The NAACP was not a black-run, black-originated organization. It was run by 21 white, socialist, atheist, Marxist Democrats. It was the antithesis of Rev. Martin Luther King Sr.’s community at that time, which was capitalist, Christian, very pro-life, and pro-America. So, these 21 white people began to put a message through to the black community that Democrats were good, liberalism was good, and they subscribed to the same philosophy that Margaret Sanger believed of blacks at that time.

Sanger, who began the Negro Project in 1939 and worked to bring birth control to blacks in an effort to reduce their population, joined with elite and well known African-Americans Mary McLeod Bethune, W.E.B. DuBois, and Rev. Adam Clayton Powell, Sr. The Negro Project was sold as a solution to poverty and high birth rates among the black community. At the same time Sanger promoted her theory of “eliminating the unfit,” she also condemned charitable organizations that she believed were elevating the very population that needed to be weeded out.
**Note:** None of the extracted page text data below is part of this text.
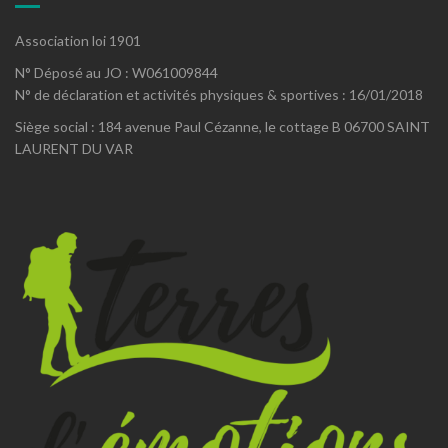
Association loi 1901
N° Déposé au JO : W061009844
N° de déclaration et activités physiques & sportives : 16/01/2018
Siège social : 184 avenue Paul Cézanne, le cottage B 06700 SAINT
LAURENT DU VAR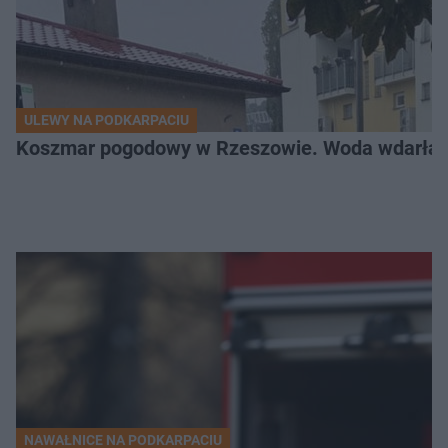
ULEWY NA PODKARPACIU
Koszmar pogodowy w Rzeszowie. Woda wdarła si
NAWAŁNICE NA PODKARPACIU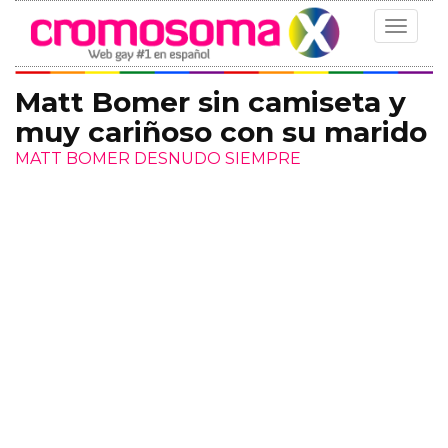
Toggle
navigat
Matt Bomer sin camiseta y
muy cariñoso con su marido
MATT BOMER DESNUDO SIEMPRE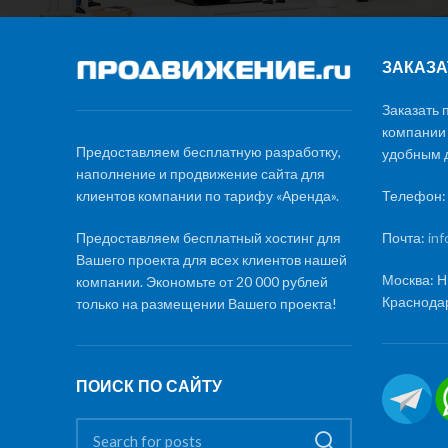
ЗАКАЗА
Заказать 
компании
Предоставляем бесплатную разработку,
удобным д
наполнение и продвижение сайта для
клиентов компании по тарифу «Аренда».
Телефон
Предоставляем бесплатный хостинг для
Почта:
in
Вашего проекта для всех клиентов нашей
Москва: Н
компании. Экономьте от 20 000 рублей
Краснодар
только на размещении Вашего проекта!
ПОИСК ПО САЙТУ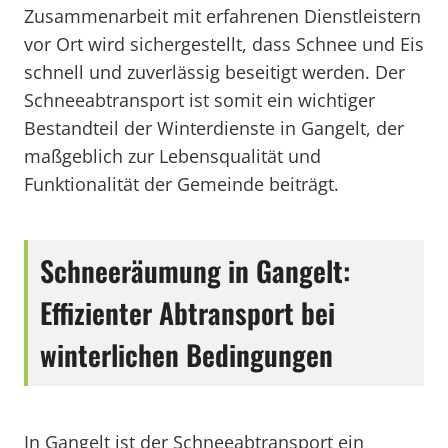
Zusammenarbeit mit erfahrenen Dienstleistern
vor Ort wird sichergestellt, dass Schnee und Eis
schnell und zuverlässig beseitigt werden. Der
Schneeabtransport ist somit ein wichtiger
Bestandteil der Winterdienste in Gangelt, der
maßgeblich zur Lebensqualität und
Funktionalität der Gemeinde beiträgt.
Schneeräumung in Gangelt:
Effizienter Abtransport bei
winterlichen Bedingungen
In Gangelt ist der Schneeabtransport ein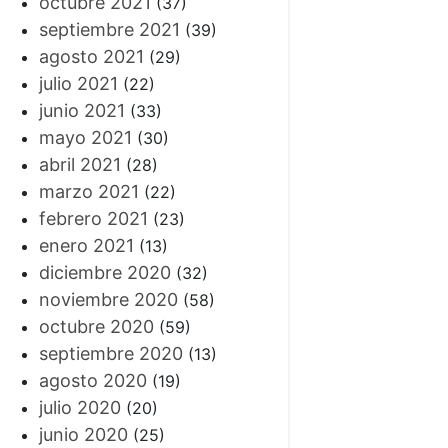
octubre 2021
(37)
septiembre 2021
(39)
agosto 2021
(29)
julio 2021
(22)
junio 2021
(33)
mayo 2021
(30)
abril 2021
(28)
marzo 2021
(22)
febrero 2021
(23)
enero 2021
(13)
diciembre 2020
(32)
noviembre 2020
(58)
octubre 2020
(59)
septiembre 2020
(13)
agosto 2020
(19)
julio 2020
(20)
junio 2020
(25)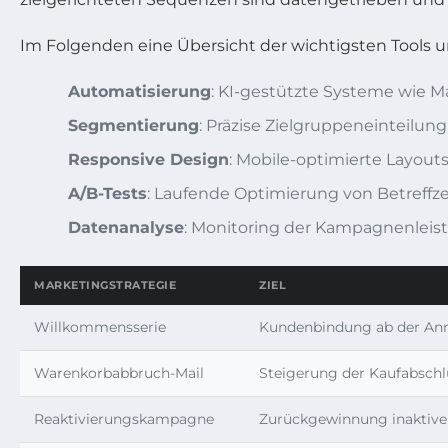
Im Folgenden eine Übersicht der wichtigsten Tools
Automatisierung
: KI-gestützte Systeme wie M
Segmentierung
: Präzise Zielgruppeneinteilun
Responsive Design
: Mobile-optimierte Layouts
A/B-Tests
: Laufende Optimierung von Betreffzei
Datenanalyse
: Monitoring der Kampagnenleist
MARKETINGSTRATEGIE
ZIEL
Willkommensserie
Kundenbindung ab der A
Warenkorbabbruch-Mail
Steigerung der Kaufabschl
Reaktivierungskampagne
Zurückgewinnung inaktive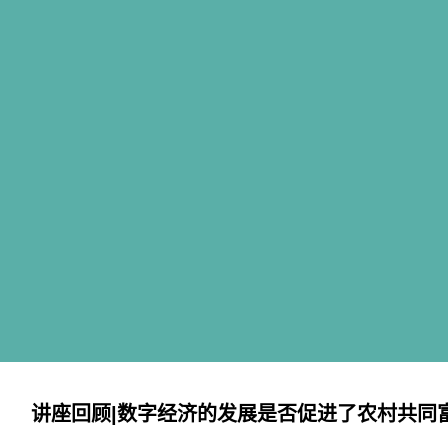
讲座回顾|数字经济的发展是否促进了农村共同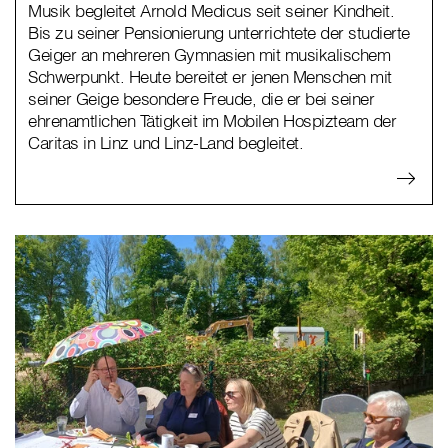
Musik begleitet Arnold Medicus seit seiner Kindheit.
Bis zu seiner Pensionierung unterrichtete der studierte
Geiger an mehreren Gymnasien mit musikalischem
Schwerpunkt. Heute bereitet er jenen Menschen mit
seiner Geige besondere Freude, die er bei seiner
ehrenamtlichen Tätigkeit im Mobilen Hospizteam der
Caritas in Linz und Linz-Land begleitet.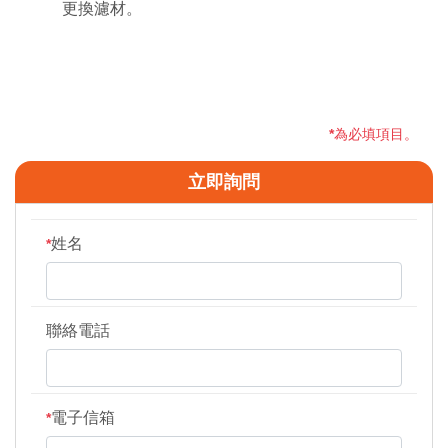
更換濾材。
*
為必填項目。
立即詢問
姓名
*
聯絡電話
電子信箱
*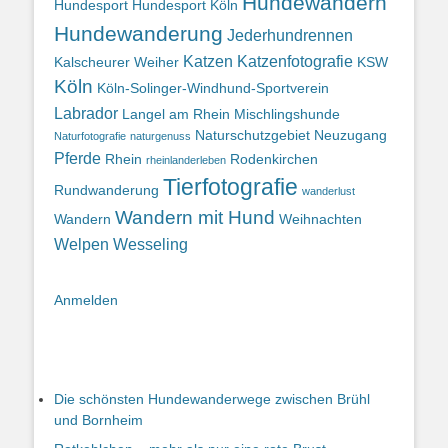
Hundewandern
Hundesport
Hundesport Köln
Hundewanderung
Jederhundrennen
Katzen
Katzenfotografie
Kalscheurer Weiher
KSW
Köln
Köln-Solinger-Windhund-Sportverein
Labrador
Langel am Rhein
Mischlingshunde
Naturschutzgebiet
Neuzugang
Naturfotografie
naturgenuss
Pferde
Rhein
Rodenkirchen
rheinlanderleben
Tierfotografie
Rundwanderung
wanderlust
Wandern mit Hund
Wandern
Weihnachten
Welpen
Wesseling
Anmelden
Die schönsten Hundewanderwege zwischen Brühl
und Bornheim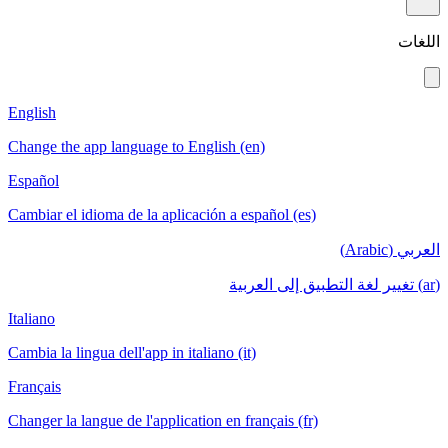
English
Change the app language to English (en)
Español
Cambiar el idioma de la aplicación a espa
Italiano
Cambia la lingua dell'app in italiano (it)
Français
Changer la langue de l'application en fran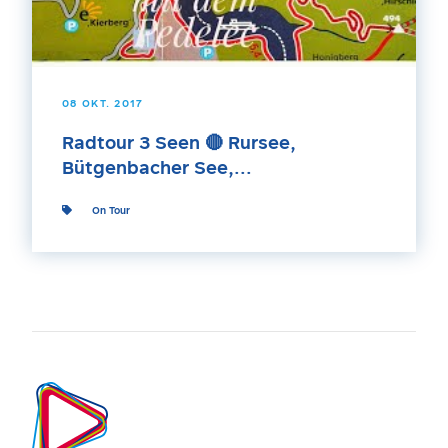
08 OKT. 2017
Radtour 3 Seen 🔴 Rursee,
Bütgenbacher See,...
On Tour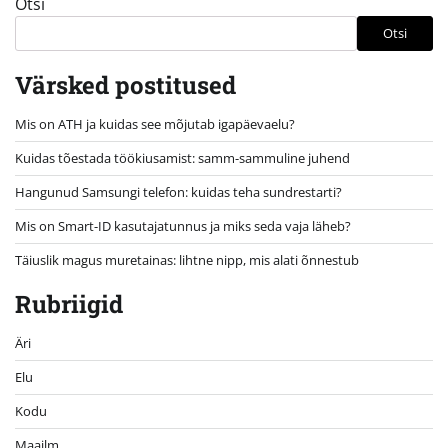
Otsi
Otsi
Värsked postitused
Mis on ATH ja kuidas see mõjutab igapäevaelu?
Kuidas tõestada töökiusamist: samm-sammuline juhend
Hangunud Samsungi telefon: kuidas teha sundrestarti?
Mis on Smart-ID kasutajatunnus ja miks seda vaja läheb?
Täiuslik magus muretainas: lihtne nipp, mis alati õnnestub
Rubriigid
Äri
Elu
Kodu
Maailm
“If you wonder why urban, young, black women are allowing themselves to be victimized by Planned Parenthood, look at BET [Black Entertainment Television], which is owned by very wealthy white Democrats,” Owens urged. “Look at the 15 years of messaging that has been gotten through to our urban black communities: anti-white, anti-police, anti-family, and pro-abortion.”

“Forty percent of black babies have been given to the altar of abortion,” he observed. “In any other society, that would be considered genocide. Today, we put a nice name to it and, at the same time, have convinced our own mothers that their babies are no more than an inconvenience or a profit.”

Breitbart News Sports editor Dan Flynn noted as well how Sanger used black ministers to promote her agenda:

And Planned Parenthood’s founder lived until 1966—hardly the stone ages—and continued to spout bigotry and promote eugenics until the very end.

Margaret Sanger used the n-word in private correspondence, spoke at a Ku Klux Klan gathering in 1926, and boasted of starting a “negro programme” aimed to curtail the growth of the black population. “We do not want the word to go out that we want to exterminate the Negro population,” she wrote Procter and Gamble heir Dr. Clarence Gamble in 1939, “and the minister is the man who can straighten that idea out if it ever occurs to any of their more rebellious members.”

In January, when Clinton accepted the official endorsement of Planned Parenthood, she also called for an end to the Hyde Amendment so that more low-income black and Hispanic women could obtain abortions on demand on the taxpayer’s dime.

“I will always defend Planned Parenthood,” Clinton said. “And I will say – consistently and proudly – Planned Parenthood should be funded, supported, and appreciated; not undermined, misrepresented, and demonized.”

Clinton, who also said unborn babies have no constitutional rights, added that women have the right to abortion.

“Any right that requires you to take measures to access it, is no right at all,” she said, “not as long as we have laws on the books like the Hyde Amendment, making it harder for low-income women to exercise their full rights.”